Ireland is widely seen as the European Union country most exposed to Britain's decision to leave the bloc, but after the muted initial impact of the Brexit vote, Dublin this year raised its economic growth forecasts for 2017 and 2018.
The Investec Purchasing Managers' index indicated strong growth is likely to continue, climbing to 58.1 in November, its highest level since December 1999, from 54.4 in October. It has remained above the 50 mark separating growth from contraction for over four years.
"Irish manufacturing businesses remain very upbeat about the prospects for the sector, with only one in 16 panelists expecting to see a reduction in production over the coming 12 months," said Investec Ireland chief economist Philip O'Sullivan.
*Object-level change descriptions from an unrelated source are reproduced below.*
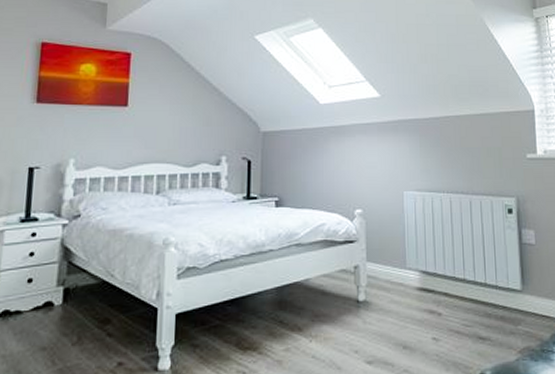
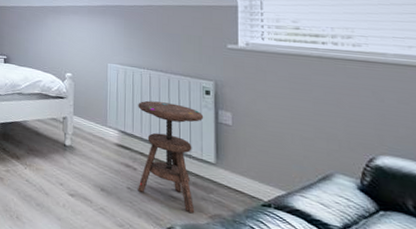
side table: none [439,229,508,353] -> present [138,100,204,214]

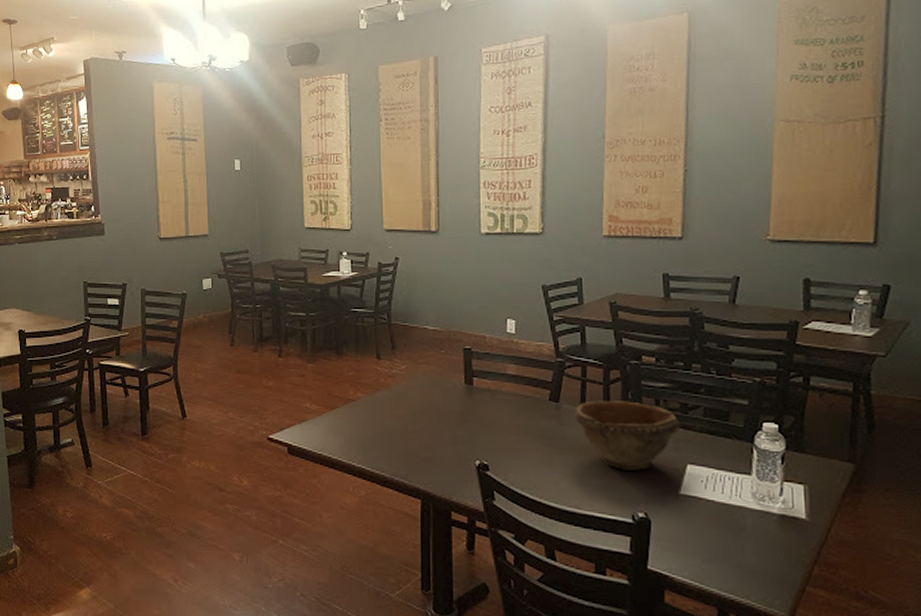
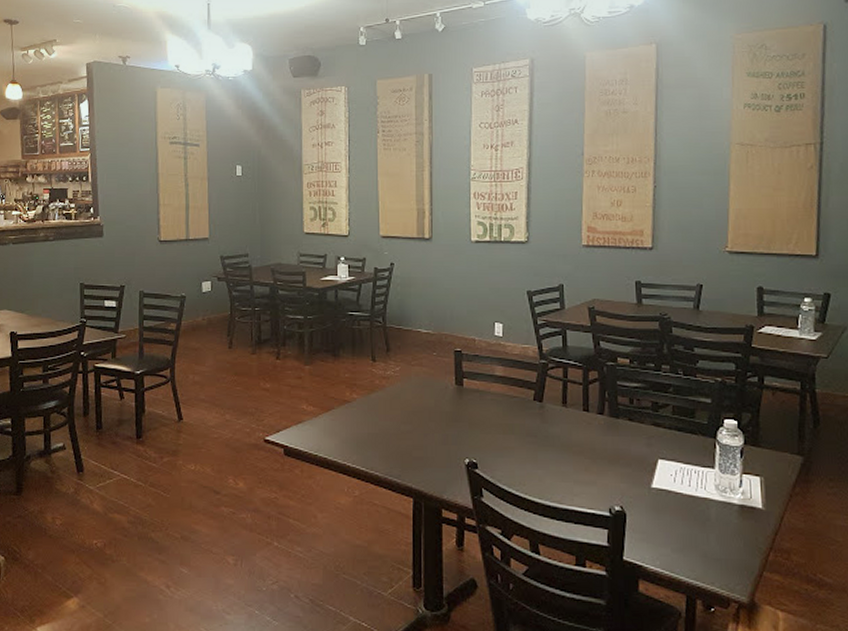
bowl: present [575,400,679,470] -> none [557,400,651,466]

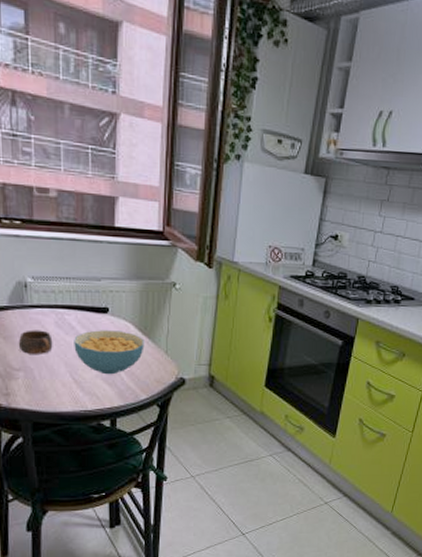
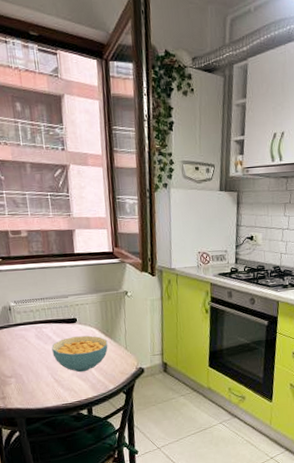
cup: present [18,330,53,354] -> none [8,342,36,363]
"We believe that manufacturers here are right to feel confident," he said, citing the country's open economy and the International Monetary Fund's forecast for global economic growth to hit a seven year high of 3.7 percent next year.
The expansion in the new business subindex was the fastest since the end of 1999 and one of the steepest in the survey's history, the survey's authors said.
Those questioned linked higher output to new order growth in both domestic and export markets. New export orders have now risen in each of the past 15 months.
Employment has risen in each of the past 14 months, with growth strongest in consumer and investment goods.